**Tekst:**
===

The Ordinary Serum nawilżające z kwasem hialuronowym i witaminą B5

Ulubieńcy pielęgnacyjni ostatnich tygodni - twarz

 O firmie The Ordinary słyszałam tyle opinii, że nie mogłam przejść obok ich produktów obojętnie. W tej chwili jestem jeszcze w posiadaniu słynnego peelingu chemicznego z kwasami AHA i BHA, ale o tym innym razem, ponieważ użyłam go zaledwie dwa razy. Serum nawilżające zakupiłam jeszcze w sierpniu, w sumie dość przypadkowo zaglądając do Douglasa zauważyłam, że pojawiły się tam kosmetyki właśnie tej firmy. Kwas hialuronowy większości osób nie "siedzących głębiej" w temacie pielęgnacji skóry kojarzy się z wypełniaczem i działaniem przeciwstarzeniowym. W tym wypadku, jak i w wypadku zdecydowanej większości produktów z tym składnikiem, które nakładamy na powierzchnię skóry ma on działanie głównie nawilżające. Kwas hialuronowy lubi się praktycznie z każdym typem cery, ponieważ każda skóra może mieć skłonności do przesuszania się. Szczególnie takie produkty dobrze jest stosować w zimniejsze pory roku, kiedy we znaki naszej skórze daje się chociażby domowe ogrzewanie. Witamina B5 natomiast, czy też inaczej kwas pantotenowy doskonale uszczelnia naczynia krwionośne, ma działanie łagodzące i przeciwzapalne, dlatego serum może się sprawdzić również przy skórze naczyniowej i trądzikowej. Ważne, aby produkt nakładać na zwilżoną skórę. 
 U mnie ten kosmetyk działa bardzo fajnie szczególnie rano, nałożony przed makijażem. Sprawia, że drobne zmiany szybciej się goją, a skóra jest ukojona.

Bioup Serum olejowe kojące 

Ulubieńcy pielęgnacyjni ostatnich tygodni - twarz

 Olejowe sera nie należą do moich ulubionych, jednak to firmy Bioup bardzo przypadło mi do gustu! Ma przyjemny, ziołowy zapach (jednak podejrzewam, że nie każdemu się spodoba) i wygląda praktycznie tak jak olej. Dla odmiany ten kosmetyk stosuję zawsze wieczorem, czasem zamiast kremu, a czasem wraz z nim. Bardzo ładnie goi stany zapalne i łagodzi podrażnienia. Skład jest bardzo bogaty, bo zawiera takie substancje jak olej z wiesiołka (który doskonale sprawdza się przy cerze trądzikowej nie tylko zewnętrznie, ale również wewnętrznie), olej z ogórka czy owsa, a także skwalan i bisabolol, który działa silnie łagodząco i jest składnikiem ekstraktu kwiatów z rumianku. Myślę, że serum to jest uniwersalne, bo można stosować je również na skórę głowy czy ciało przy wszelkiego rodzaju podrażnieniach. Ponadto na pewno polubią je głównie skóry alergiczne i osoby z Atopowym Zapaleniem Skóry.

Jardin Krem nawilżający "Miłość"

===

**Zadanie A:** Ułóż jako tabelę Markdown wiersze zapisów od wiersza z „List all objects visible” do wiersza z „building: (284, 396)” włącznie, bez pustych wierszy. Kolumny nazwij „Nr” (numer kolejny) i „Wiersz” (treść wiersza).

**Zapisy:**
===

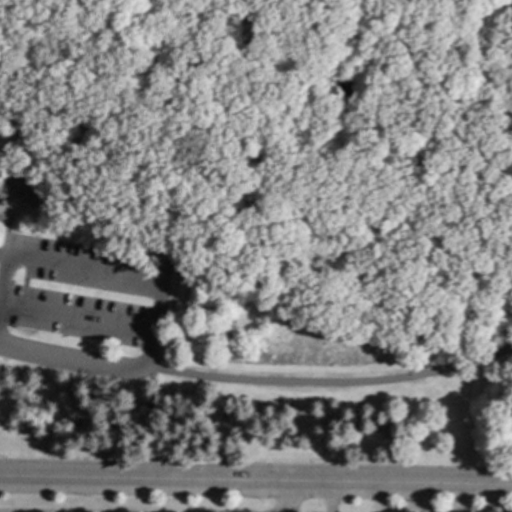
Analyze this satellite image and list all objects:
road: (450, 38)
road: (213, 98)
road: (453, 203)
park: (256, 231)
road: (2, 234)
road: (5, 252)
road: (103, 272)
road: (165, 273)
parking lot: (89, 299)
road: (81, 314)
road: (70, 359)
road: (328, 381)
road: (255, 479)
road: (291, 496)
road: (330, 496)
road: (426, 497)
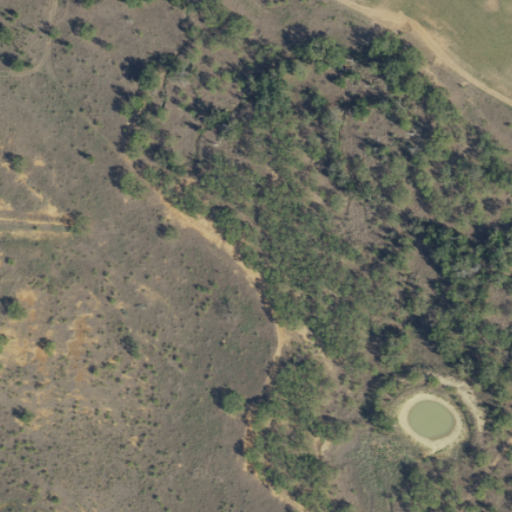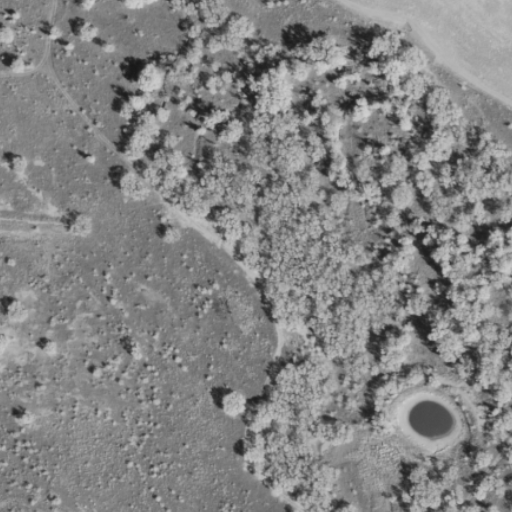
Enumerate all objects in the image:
road: (131, 188)
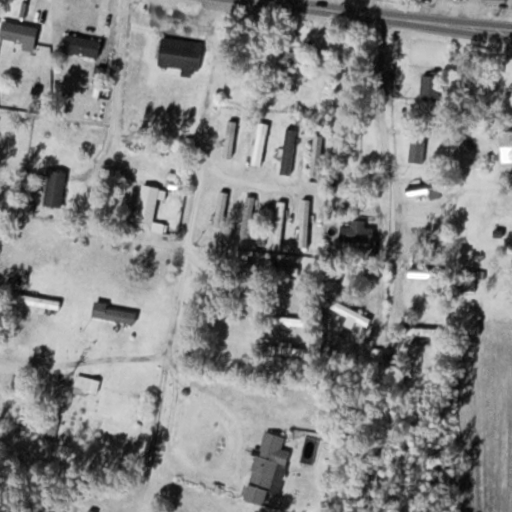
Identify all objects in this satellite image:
road: (378, 12)
building: (21, 32)
building: (84, 45)
building: (183, 53)
building: (291, 60)
building: (433, 87)
building: (231, 137)
building: (261, 143)
building: (290, 150)
building: (418, 150)
road: (388, 151)
building: (318, 155)
building: (56, 187)
building: (428, 188)
building: (150, 202)
building: (222, 208)
building: (248, 215)
building: (280, 221)
building: (305, 222)
building: (359, 232)
road: (183, 259)
building: (282, 269)
building: (428, 271)
building: (41, 301)
building: (115, 312)
building: (352, 313)
building: (299, 321)
building: (429, 332)
building: (88, 385)
building: (268, 469)
building: (90, 510)
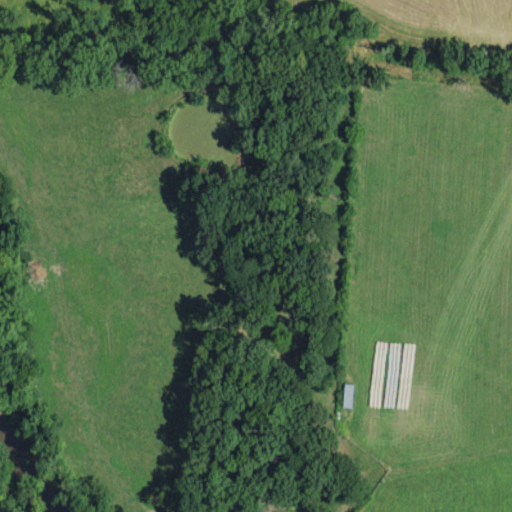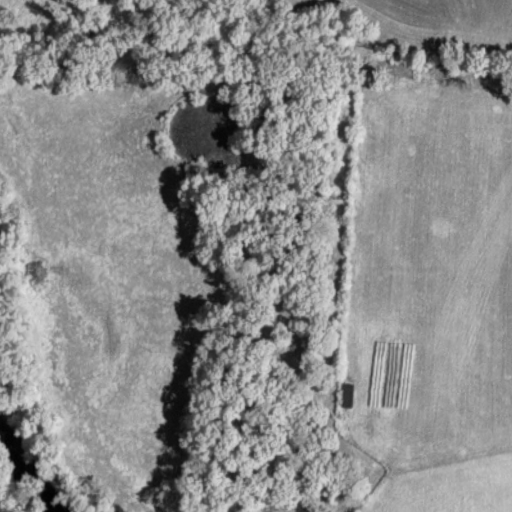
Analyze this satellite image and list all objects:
building: (351, 396)
road: (367, 475)
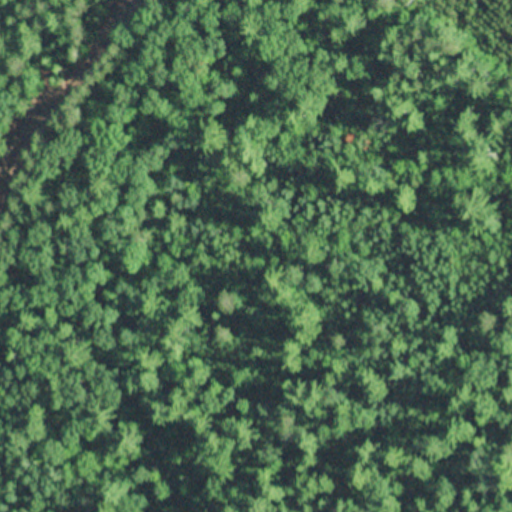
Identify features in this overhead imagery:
road: (48, 109)
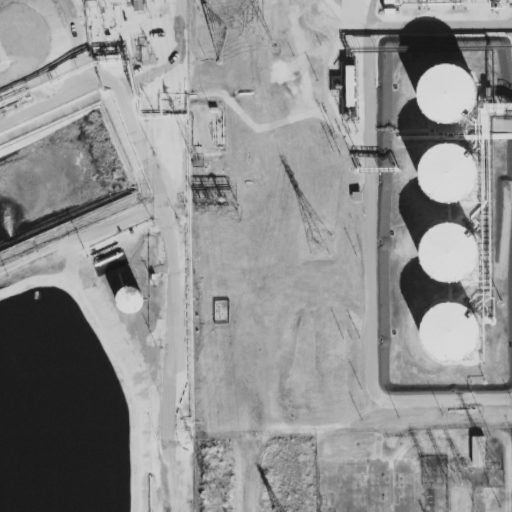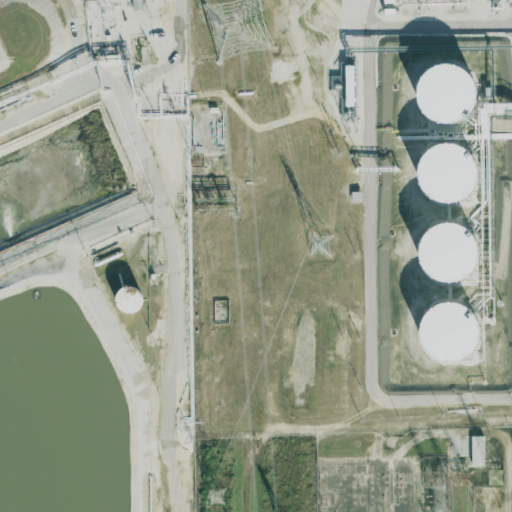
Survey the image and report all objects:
power tower: (237, 26)
road: (189, 34)
road: (70, 45)
road: (117, 85)
building: (344, 85)
building: (437, 93)
road: (369, 138)
building: (437, 173)
power tower: (224, 201)
power tower: (318, 241)
building: (432, 252)
road: (177, 297)
building: (123, 299)
building: (437, 333)
road: (481, 401)
road: (409, 402)
building: (475, 450)
power substation: (384, 484)
power tower: (217, 497)
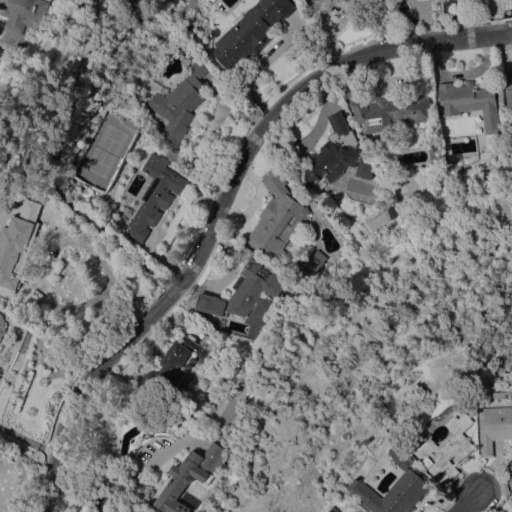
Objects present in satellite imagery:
building: (305, 0)
building: (310, 0)
building: (437, 0)
building: (27, 20)
building: (28, 20)
building: (249, 30)
building: (247, 32)
building: (507, 86)
building: (508, 86)
building: (177, 100)
building: (178, 102)
building: (468, 102)
building: (470, 102)
building: (385, 109)
building: (387, 112)
building: (331, 153)
building: (335, 154)
road: (56, 166)
building: (366, 168)
building: (153, 195)
building: (154, 195)
road: (222, 204)
building: (390, 210)
building: (336, 214)
building: (276, 216)
building: (275, 217)
building: (14, 248)
building: (15, 250)
road: (165, 259)
building: (312, 262)
building: (54, 270)
building: (241, 291)
building: (243, 291)
building: (3, 322)
building: (2, 326)
building: (174, 361)
building: (174, 364)
building: (497, 427)
building: (497, 428)
road: (27, 439)
building: (452, 449)
building: (454, 449)
building: (3, 474)
building: (4, 474)
building: (188, 475)
building: (190, 475)
building: (396, 477)
building: (398, 480)
road: (476, 502)
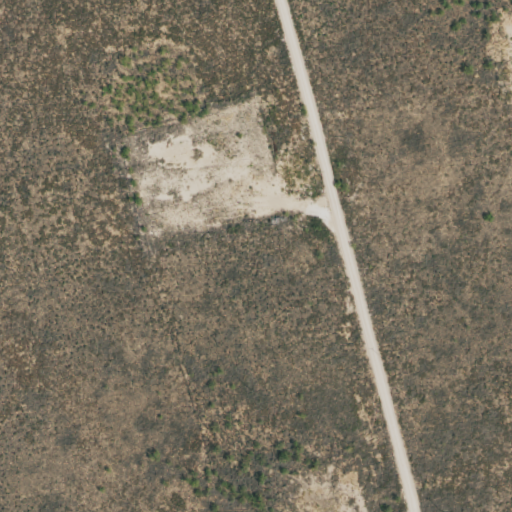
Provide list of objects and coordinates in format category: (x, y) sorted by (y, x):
road: (346, 256)
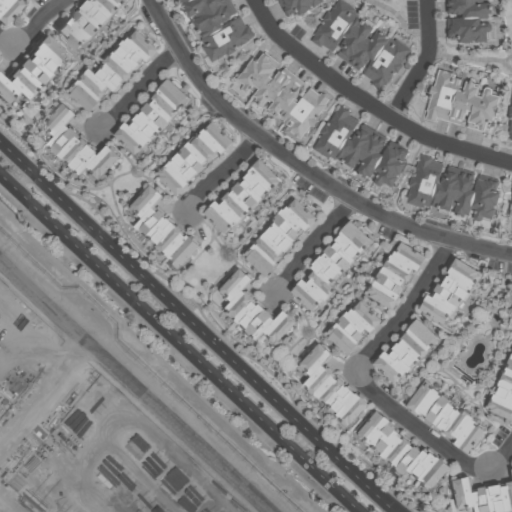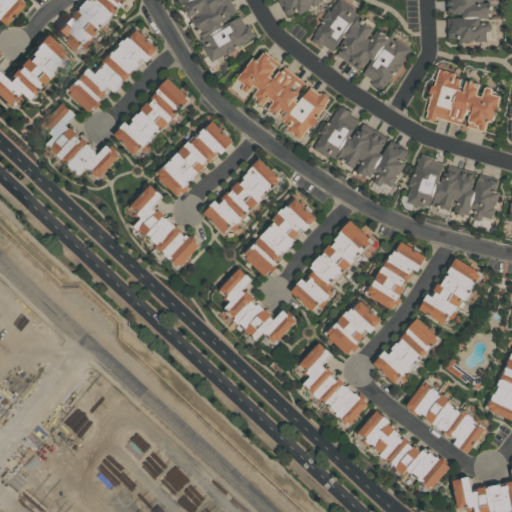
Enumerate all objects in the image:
building: (297, 5)
building: (297, 6)
building: (9, 7)
building: (8, 8)
building: (469, 19)
building: (469, 19)
building: (88, 21)
building: (86, 22)
road: (39, 23)
building: (214, 25)
road: (7, 40)
building: (361, 43)
building: (360, 44)
road: (424, 62)
building: (113, 69)
building: (32, 70)
building: (111, 70)
building: (30, 72)
road: (142, 88)
building: (284, 92)
building: (279, 93)
road: (370, 100)
building: (459, 101)
building: (463, 101)
building: (510, 114)
building: (154, 116)
building: (151, 118)
building: (511, 122)
building: (78, 144)
building: (364, 147)
building: (358, 148)
building: (76, 149)
building: (196, 156)
building: (194, 157)
road: (304, 166)
road: (223, 171)
building: (452, 189)
building: (453, 189)
building: (244, 196)
building: (240, 199)
building: (511, 203)
building: (163, 227)
building: (159, 228)
building: (281, 235)
building: (278, 236)
road: (315, 245)
building: (330, 265)
building: (332, 265)
building: (395, 274)
building: (397, 274)
building: (450, 291)
building: (448, 292)
building: (254, 309)
road: (410, 309)
building: (251, 311)
road: (198, 326)
building: (355, 326)
building: (352, 328)
road: (181, 342)
building: (407, 351)
building: (405, 352)
building: (332, 386)
road: (135, 387)
building: (328, 387)
building: (502, 393)
building: (504, 393)
building: (447, 416)
building: (445, 417)
road: (420, 426)
building: (398, 449)
building: (402, 449)
road: (502, 458)
building: (483, 495)
building: (483, 497)
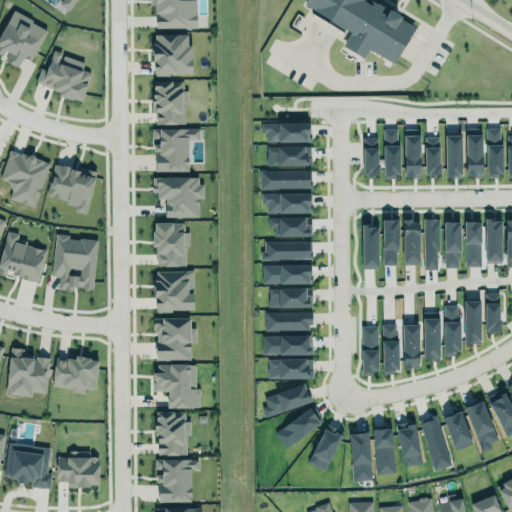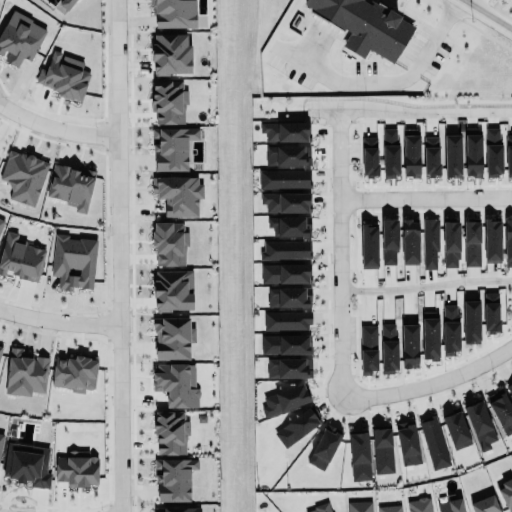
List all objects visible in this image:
building: (63, 5)
building: (173, 13)
road: (485, 15)
building: (365, 26)
building: (18, 36)
building: (19, 38)
building: (171, 50)
building: (170, 54)
building: (63, 76)
road: (382, 85)
building: (168, 102)
road: (420, 108)
road: (58, 124)
building: (286, 131)
building: (172, 148)
building: (287, 152)
building: (288, 155)
building: (411, 156)
road: (337, 159)
building: (22, 174)
building: (23, 176)
building: (285, 178)
building: (70, 184)
building: (70, 186)
building: (178, 195)
building: (286, 202)
building: (1, 222)
building: (508, 235)
building: (492, 240)
building: (389, 241)
building: (409, 242)
building: (508, 242)
building: (169, 243)
building: (430, 243)
building: (471, 243)
building: (450, 244)
building: (286, 249)
road: (122, 255)
building: (20, 258)
building: (73, 261)
building: (286, 273)
road: (424, 287)
building: (172, 290)
building: (284, 293)
building: (289, 297)
road: (338, 299)
building: (491, 311)
building: (285, 317)
road: (60, 318)
building: (286, 320)
building: (470, 321)
building: (450, 330)
building: (429, 337)
building: (172, 338)
building: (286, 344)
building: (409, 345)
building: (388, 346)
building: (0, 347)
building: (388, 348)
building: (368, 349)
building: (289, 368)
building: (24, 371)
building: (25, 373)
building: (74, 373)
building: (175, 379)
building: (176, 384)
building: (509, 387)
building: (284, 396)
building: (284, 400)
building: (501, 410)
building: (480, 424)
building: (170, 427)
building: (456, 429)
building: (170, 433)
building: (1, 440)
building: (433, 442)
building: (407, 443)
building: (382, 450)
building: (359, 456)
building: (27, 462)
building: (27, 464)
building: (77, 469)
building: (173, 474)
building: (173, 479)
building: (506, 491)
building: (505, 494)
building: (485, 504)
building: (418, 505)
building: (451, 505)
building: (484, 505)
building: (359, 506)
building: (450, 506)
building: (320, 508)
building: (389, 508)
road: (16, 509)
building: (178, 509)
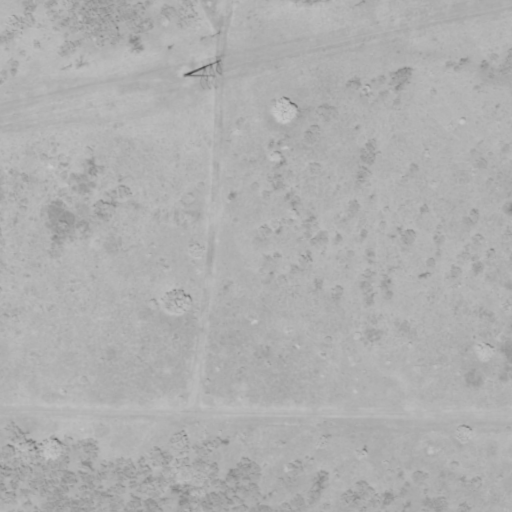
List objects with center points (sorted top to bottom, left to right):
power tower: (183, 76)
road: (256, 415)
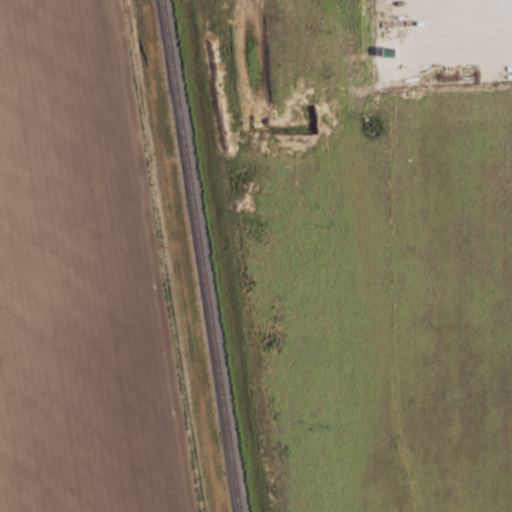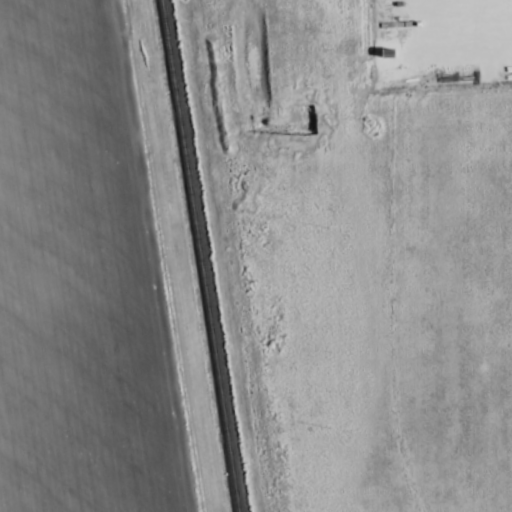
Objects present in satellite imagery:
railway: (199, 256)
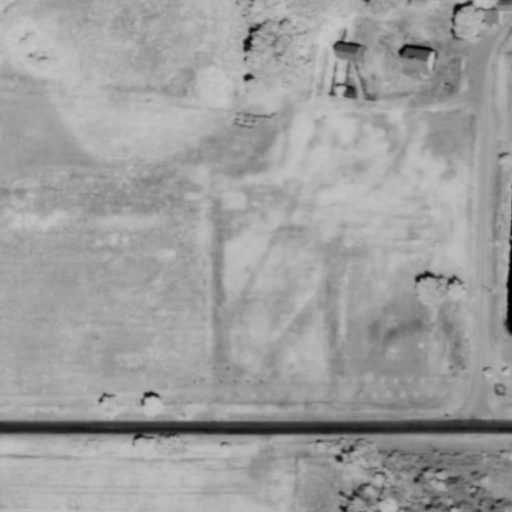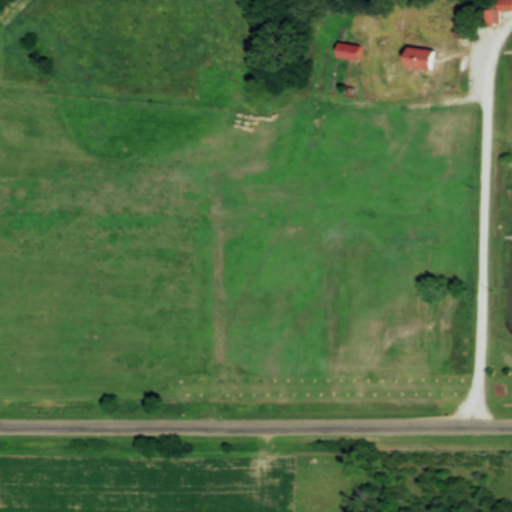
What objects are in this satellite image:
building: (505, 5)
building: (351, 52)
building: (423, 59)
road: (481, 218)
road: (256, 427)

===

**Zadanie B:** Na jaką skórę według tekstu należy nakładać serum nawilżające The Ordinary?

**Poprawna odpowiedź A:**
| Nr | Wiersz |
|---|---|
| 1 | List all objects visible in this image: |
| 2 | building: (63, 5) |
| 3 | building: (173, 13) |
| 4 | road: (485, 15) |
| 5 | building: (365, 26) |
| 6 | building: (18, 36) |
| 7 | building: (19, 38) |
| 8 | building: (171, 50) |
| 9 | building: (170, 54) |
| 10 | building: (63, 76) |
| 11 | road: (382, 85) |
| 12 | building: (168, 102) |
| 13 | road: (420, 108) |
| 14 | road: (58, 124) |
| 15 | building: (286, 131) |
| 16 | building: (172, 148) |
| 17 | building: (287, 152) |
| 18 | building: (288, 155) |
| 19 | building: (411, 156) |
| 20 | road: (337, 159) |
| 21 | building: (22, 174) |
| 22 | building: (23, 176) |
| 23 | building: (285, 178) |
| 24 | building: (70, 184) |
| 25 | building: (70, 186) |
| 26 | building: (178, 195) |
| 27 | building: (286, 202) |
| 28 | building: (1, 222) |
| 29 | building: (508, 235) |
| 30 | building: (492, 240) |
| 31 | building: (389, 241) |
| 32 | building: (409, 242) |
| 33 | building: (508, 242) |
| 34 | building: (169, 243) |
| 35 | building: (430, 243) |
| 36 | building: (471, 243) |
| 37 | building: (450, 244) |
| 38 | building: (286, 249) |
| 39 | road: (122, 255) |
| 40 | building: (20, 258) |
| 41 | building: (73, 261) |
| 42 | building: (286, 273) |
| 43 | road: (424, 287) |
| 44 | building: (172, 290) |
| 45 | building: (284, 293) |
| 46 | building: (289, 297) |
| 47 | road: (338, 299) |
| 48 | building: (491, 311) |
| 49 | building: (285, 317) |
| 50 | road: (60, 318) |
| 51 | building: (286, 320) |
| 52 | building: (470, 321) |
| 53 | building: (450, 330) |
| 54 | building: (429, 337) |
| 55 | building: (172, 338) |
| 56 | building: (286, 344) |
| 57 | building: (409, 345) |
| 58 | building: (388, 346) |
| 59 | building: (0, 347) |
| 60 | building: (388, 348) |
| 61 | building: (368, 349) |
| 62 | building: (289, 368) |
| 63 | building: (24, 371) |
| 64 | building: (25, 373) |
| 65 | building: (74, 373) |
| 66 | building: (175, 379) |
| 67 | building: (176, 384) |
| 68 | building: (509, 387) |
| 69 | building: (284, 396) |

**Poprawna odpowiedź B:** Na zwilżoną skórę.